La mia domanda è ovvia: perché un eritreo si reca in Etiopia quando c’è ancora una situazione fra i due paesi di “no pace no guerra”? È andato forse nelle decine di campi rifugiati per eritrei allestiti in Etiopia a dare indicazioni su come sbarcare in Italia? Perché entra ed esce dall’Etiopia come fosse il suo paese? Lui sa benissimo che in Etiopia c’è una minoranza etnica che sta governando da oltre venticinque anni sulle altre etnie maggioritarie grazie ad elezioni fraudolente. Così come sa benissimo della morte di migliaia di persone di etnia Oromo, la più numerosa del Paese, uccise quest’anno dal governo etiopico per aver osato manifestare, così come era già successo nel 2005 dove le vittime furono 200 studenti universitari. Un paese che da quasi un anno ha dichiarato lo Stato di emergenza e i militari TPLF vivono con i kalashnikov puntati sui civili. Testimone d’eccellenza è stato il maratoneta Feyisa Lilessa in quel di Rio 2016. Ma di questo l’Agenzia Habeshia né si occupa né, fatto molto più grave, si preoccupa.

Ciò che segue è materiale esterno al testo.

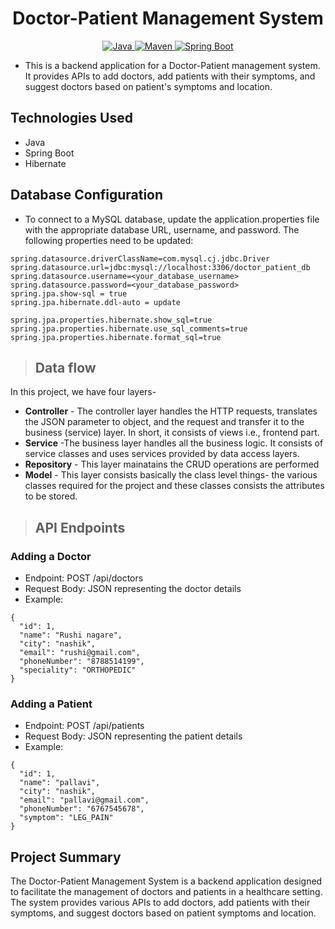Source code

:<h1 align = "center"> Doctor-Patient Management System </h1>

<p align="center">
<a href="Java url">
    <img alt="Java" src="https://img.shields.io/badge/Java->=8-darkblue.svg" />
</a>
<a href="Maven url" >
    <img alt="Maven" src="https://img.shields.io/badge/maven-3.0.5-brightgreen.svg" />
</a>
<a href="Spring Boot url" >
    <img alt="Spring Boot" src="https://img.shields.io/badge/Spring Boot-3.0.6-brightgreen.svg" />
</a>
  </p>

* This is a backend application for a Doctor-Patient management system. It provides APIs to add doctors, add patients with their symptoms, and suggest doctors based on patient's symptoms and location.

## Technologies Used
* Java
* Spring Boot
* Hibernate





## Database Configuration
* To connect to a MySQL database, update the application.properties file with the appropriate database URL, username, and password. The following properties need to be updated:
```
spring.datasource.driverClassName=com.mysql.cj.jdbc.Driver
spring.datasource.url=jdbc:mysql://localhost:3306/doctor_patient_db
spring.datasource.username=<your_database_username>
spring.datasource.password=<your_database_password>
spring.jpa.show-sql = true
spring.jpa.hibernate.ddl-auto = update

spring.jpa.properties.hibernate.show_sql=true
spring.jpa.properties.hibernate.use_sql_comments=true
spring.jpa.properties.hibernate.format_sql=true

```

>## Data flow
In this project, we have four layers-
* **Controller** - The controller layer handles the HTTP requests, translates the JSON parameter to object, and  the request and transfer it to the business (service) layer. In short, it consists of views i.e., frontend part.
* **Service** -The business layer handles all the business logic. It consists of service classes and uses services provided by data access layers.
* **Repository** - This layer mainatains the CRUD operations are performed
* **Model** - This layer consists basically the class level things- the various classes required for the project and these classes consists the attributes to be stored.

>## API Endpoints

### Adding a Doctor
* Endpoint: POST /api/doctors
* Request Body: JSON representing the doctor details
* Example:

```
{
  "id": 1,
  "name": "Rushi nagare",
  "city": "nashik",
  "email": "rushi@gmail.com",
  "phoneNumber": "8788514199",
  "speciality": "ORTHOPEDIC"
}

```

### Adding a Patient
* Endpoint: POST /api/patients
* Request Body: JSON representing the patient details
* Example:
```
{
  "id": 1,
  "name": "pallavi",
  "city": "nashik",
  "email": "pallavi@gmail.com",
  "phoneNumber": "6767545678",
  "symptom": "LEG_PAIN"
}

```

## Project Summary
The Doctor-Patient Management System is a backend application designed to facilitate the management of doctors and patients in a healthcare setting.
The system provides various APIs to add doctors, 
add patients with their symptoms, and suggest doctors based on patient symptoms and location.
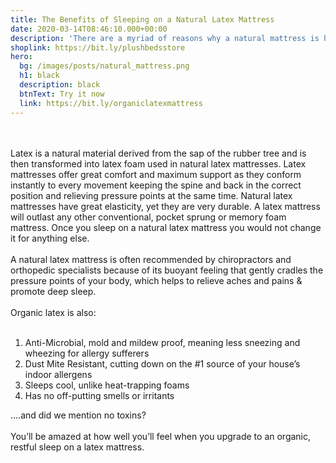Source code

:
 ```yaml
---
title: The Benefits of Sleeping on a Natural Latex Mattress
date: 2020-03-14T08:46:10.000+00:00
description: 'There are a myriad of reasons why a natural mattress is healthier than one made from petrochemicals. Find out what is in PlushBeds mattresses and what is not. '
shoplink: https://bit.ly/plushbedsstore
hero:
  bg: /images/posts/natural_mattress.png 
  h1: black
  description: black
  btnText: Try it now
  link: https://bit.ly/organiclatexmattress
---
```


<br>
<br>
Latex is a natural material derived from the sap of the rubber tree and is then transformed into latex foam used in natural latex mattresses. Latex mattresses offer great comfort and maximum support as they conform instantly to every movement keeping the spine and back in the correct position and relieving pressure points at the same time. Natural latex mattresses have great elasticity, yet they are very durable. A latex mattress will outlast any other conventional, pocket sprung or memory foam mattress. Once you sleep on a natural latex mattress you would not change it for anything else.
<br>
<br>
A natural latex mattress is often recommended by chiropractors and orthopedic specialists because of its buoyant feeling that gently cradles the pressure points of your body, which helps to relieve aches and pains & promote deep sleep. 
<br>
<br>
Organic latex is also:
<br>
<br>
<ol>
<li>Anti-Microbial, mold and mildew proof, meaning less sneezing and wheezing for allergy sufferers</li>
<li>Dust Mite Resistant, cutting down on the #1 source of your house’s indoor allergens</li>
<li>Sleeps cool, unlike heat-trapping foams</li>
<li>Has no off-putting smells or irritants</li>
</ol>

....and did we mention no toxins?
<br>
<br>
 You’ll be amazed at how well you’ll feel when you upgrade to an organic, restful sleep on a latex mattress. 
 
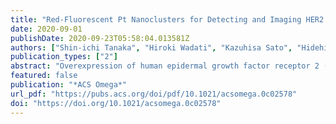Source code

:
 ```yaml
---
title: "Red-Fluorescent Pt Nanoclusters for Detecting and Imaging HER2 in Breast Cancer Cells"
date: 2020-09-01
publishDate: 2020-09-23T05:58:04.013581Z
authors: ["Shin-ichi Tanaka", "Hiroki Wadati", "Kazuhisa Sato", "Hidehiro Yasuda", "Hirohiko Niioka"]
publication_types: ["2"]
abstract: "Overexpression of human epidermal growth factor receptor 2 (HER2) is associated with more frequent cancer recurrence and metastasis. Sensitive sensing of HER2 in living breast cancer cells is crucial in the early stages of cancer and to further understand its role in cells. Biomedical imaging has become an indispensable tool in the fields of early cancer diagnosis and therapy. In this study, we designed and synthesized platinum (Pt) nanocluster bionanoprobes with red emission (Ex/Em = 535/630 nm) for fluorescence imaging of HER2. Our Pt nanoclusters, which were synthesized using polyamidoamine (PAMAM) dendrimer and preequilibration, exhibited approximately 1% quantum yield and possessed low cytotoxicity, ultrasmall size, and excellent photostability. Furthermore, combined with ProteinA as an adapter protein, we developed Pt bionanoprobes with minimal nonspecific binding and utilized them as fluorescent probes for highly sensitive optical imaging of HER2 at the cellular level. More importantly, molecular probes with long-wavelength emission have allowed visualization of deep anatomical features because of enhanced tissue penetration and a decrease in background noise from tissue scattering. Our Pt nanoclusters are promising fluorescent probes for biomedical applications."
featured: false
publication: "*ACS Omega*"
url_pdf: "https://pubs.acs.org/doi/pdf/10.1021/acsomega.0c02578"
doi: "https://doi.org/10.1021/acsomega.0c02578"
---
```


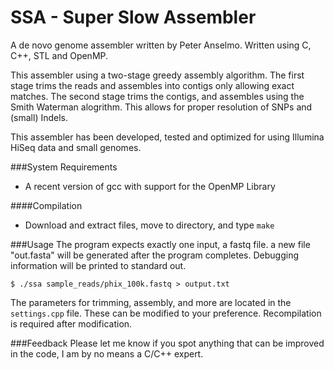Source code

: SSA - Super Slow Assembler
===

A de novo genome assembler written by Peter Anselmo. Written using C, C++, STL and OpenMP.

This assembler using a two-stage greedy assembly algorithm. The first stage trims the reads and assembles into contigs only allowing exact matches. The second stage trims the contigs, and assembles using the Smith Waterman alogrithm. This allows for proper resolution of SNPs and (small) Indels.

This assembler has been developed, tested and optimized for using Illumina HiSeq data and small genomes.

###System Requirements
* A recent version of gcc with support for the OpenMP Library

####Compilation
* Download and extract files, move to directory, and type `make`

###Usage
The program expects exactly one input, a fastq file. a new file "out.fasta" will be generated after the program completes.  Debugging information will be printed to standard out.

```
$ ./ssa sample_reads/phix_100k.fastq > output.txt
```

The parameters for trimming, assembly, and more are located in the `settings.cpp` file. These can be modified to your preference.  Recompilation is required after modification.

###Feedback
Please let me know if you spot anything that can be improved in the code, I am by no means a C/C++ expert.
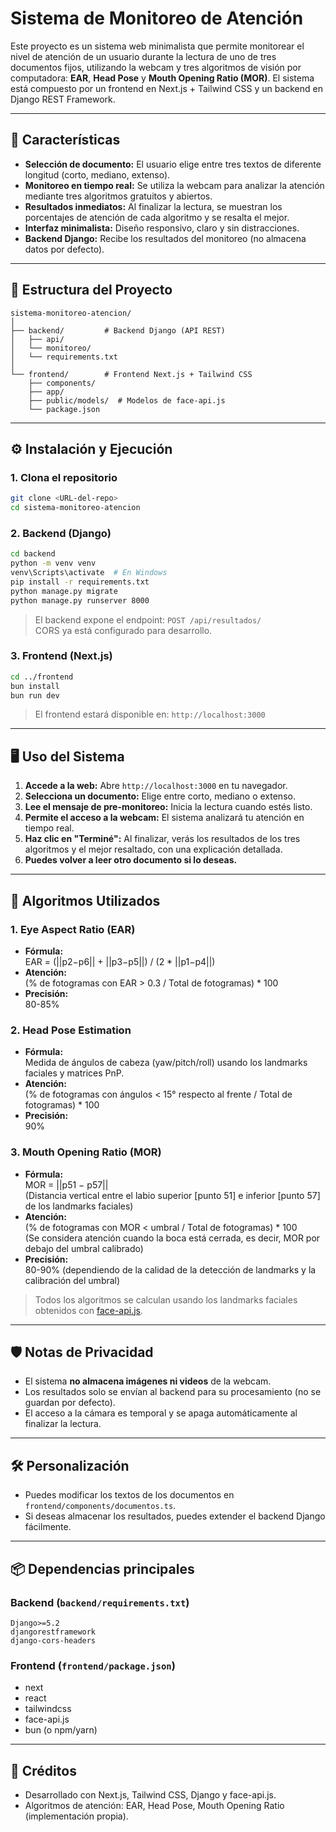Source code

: # Sistema de Monitoreo de Atención

Este proyecto es un sistema web minimalista que permite monitorear el nivel de atención de un usuario durante la lectura de uno de tres documentos fijos, utilizando la webcam y tres algoritmos de visión por computadora: **EAR**, **Head Pose** y **Mouth Opening Ratio (MOR)**. El sistema está compuesto por un frontend en Next.js + Tailwind CSS y un backend en Django REST Framework.

---

## 🚀 Características

- **Selección de documento:** El usuario elige entre tres textos de diferente longitud (corto, mediano, extenso).
- **Monitoreo en tiempo real:** Se utiliza la webcam para analizar la atención mediante tres algoritmos gratuitos y abiertos.
- **Resultados inmediatos:** Al finalizar la lectura, se muestran los porcentajes de atención de cada algoritmo y se resalta el mejor.
- **Interfaz minimalista:** Diseño responsivo, claro y sin distracciones.
- **Backend Django:** Recibe los resultados del monitoreo (no almacena datos por defecto).

---

## 📂 Estructura del Proyecto

```
sistema-monitoreo-atencion/
│
├── backend/         # Backend Django (API REST)
│   ├── api/
│   └── monitoreo/
│   └── requirements.txt
│
└── frontend/        # Frontend Next.js + Tailwind CSS
    ├── components/
    ├── app/
    ├── public/models/  # Modelos de face-api.js
    └── package.json
```

---

## ⚙️ Instalación y Ejecución

### 1. Clona el repositorio

```sh
git clone <URL-del-repo>
cd sistema-monitoreo-atencion
```

### 2. Backend (Django)

```sh
cd backend
python -m venv venv
venv\Scripts\activate  # En Windows
pip install -r requirements.txt
python manage.py migrate
python manage.py runserver 8000
```

> El backend expone el endpoint: `POST /api/resultados/`  
> CORS ya está configurado para desarrollo.

### 3. Frontend (Next.js)

```sh
cd ../frontend
bun install  
bun run dev  
```

> El frontend estará disponible en: `http://localhost:3000`

---

## 🖥️ Uso del Sistema

1. **Accede a la web:** Abre `http://localhost:3000` en tu navegador.
2. **Selecciona un documento:** Elige entre corto, mediano o extenso.
3. **Lee el mensaje de pre-monitoreo:** Inicia la lectura cuando estés listo.
4. **Permite el acceso a la webcam:** El sistema analizará tu atención en tiempo real.
5. **Haz clic en "Terminé":** Al finalizar, verás los resultados de los tres algoritmos y el mejor resaltado, con una explicación detallada.
6. **Puedes volver a leer otro documento si lo deseas.**

---

## 🧠 Algoritmos Utilizados

### 1. Eye Aspect Ratio (EAR)
- **Fórmula:**  
  EAR = (||p2−p6|| + ||p3−p5||) / (2 * ||p1−p4||)
- **Atención:**  
  (% de fotogramas con EAR > 0.3 / Total de fotogramas) * 100
- **Precisión:**  
  80-85%

### 2. Head Pose Estimation
- **Fórmula:**  
  Medida de ángulos de cabeza (yaw/pitch/roll) usando los landmarks faciales y matrices PnP.
- **Atención:**  
  (% de fotogramas con ángulos < 15° respecto al frente / Total de fotogramas) * 100
- **Precisión:**  
  90%

### 3. Mouth Opening Ratio (MOR)
- **Fórmula:**  
  MOR = ||p51 − p57||  
  (Distancia vertical entre el labio superior [punto 51] e inferior [punto 57] de los landmarks faciales)
- **Atención:**  
  (% de fotogramas con MOR < umbral / Total de fotogramas) * 100  
  (Se considera atención cuando la boca está cerrada, es decir, MOR por debajo del umbral calibrado)
- **Precisión:**  
  80-90% (dependiendo de la calidad de la detección de landmarks y la calibración del umbral)

> Todos los algoritmos se calculan usando los landmarks faciales obtenidos con [face-api.js](https://github.com/justadudewhohacks/face-api.js).

---

## 🛡️ Notas de Privacidad

- El sistema **no almacena imágenes ni videos** de la webcam.
- Los resultados solo se envían al backend para su procesamiento (no se guardan por defecto).
- El acceso a la cámara es temporal y se apaga automáticamente al finalizar la lectura.

---

## 🛠️ Personalización

- Puedes modificar los textos de los documentos en `frontend/components/documentos.ts`.
- Si deseas almacenar los resultados, puedes extender el backend Django fácilmente.

---

## 📦 Dependencias principales

### Backend (`backend/requirements.txt`)
```
Django>=5.2
djangorestframework
django-cors-headers
```

### Frontend (`frontend/package.json`)
- next
- react
- tailwindcss
- face-api.js
- bun (o npm/yarn)

---

## 📝 Créditos

- Desarrollado con Next.js, Tailwind CSS, Django y face-api.js.
- Algoritmos de atención: EAR, Head Pose, Mouth Opening Ratio (implementación propia).
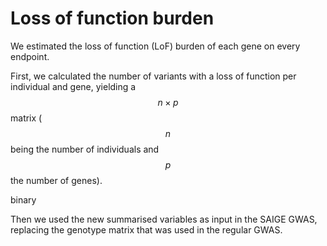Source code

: # Loss of function burden

We estimated the loss of function \(LoF\) burden of each gene on every endpoint. 

First, we calculated the number of variants with a loss of function per individual and gene, yielding a $$n \times p$$ matrix \( $$n$$being the number of individuals and $$p $$ the number of genes\). 



binary

Then we used the new summarised variables as input in the SAIGE GWAS, replacing the genotype matrix that was used in the regular GWAS.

L’amara verità è che a Don Mussie Zeray gliene importa assai poco dei giovani eritrei che fuggono stufi dell’embargo e delle sanzioni decise dagli Stati Uniti e dall’ONU. Se la sua missione cristiana di salvare i disperati fosse veramente sincera, se il suo dolore fosse autentico sui morti affogati, sui torturati nel Sinai o sugli imprigionati in Libia, allora non avrebbe dovuto gongolarsi dei riconoscimenti e dei premi occidentali assegnatigli, compresa una candidatura al Premio Nobel ma soprattutto avrebbe evitato di sorridere davanti ai fotografi come fosse un divo hollywoodiano. Le sue foto sono sul web, vedere per credere!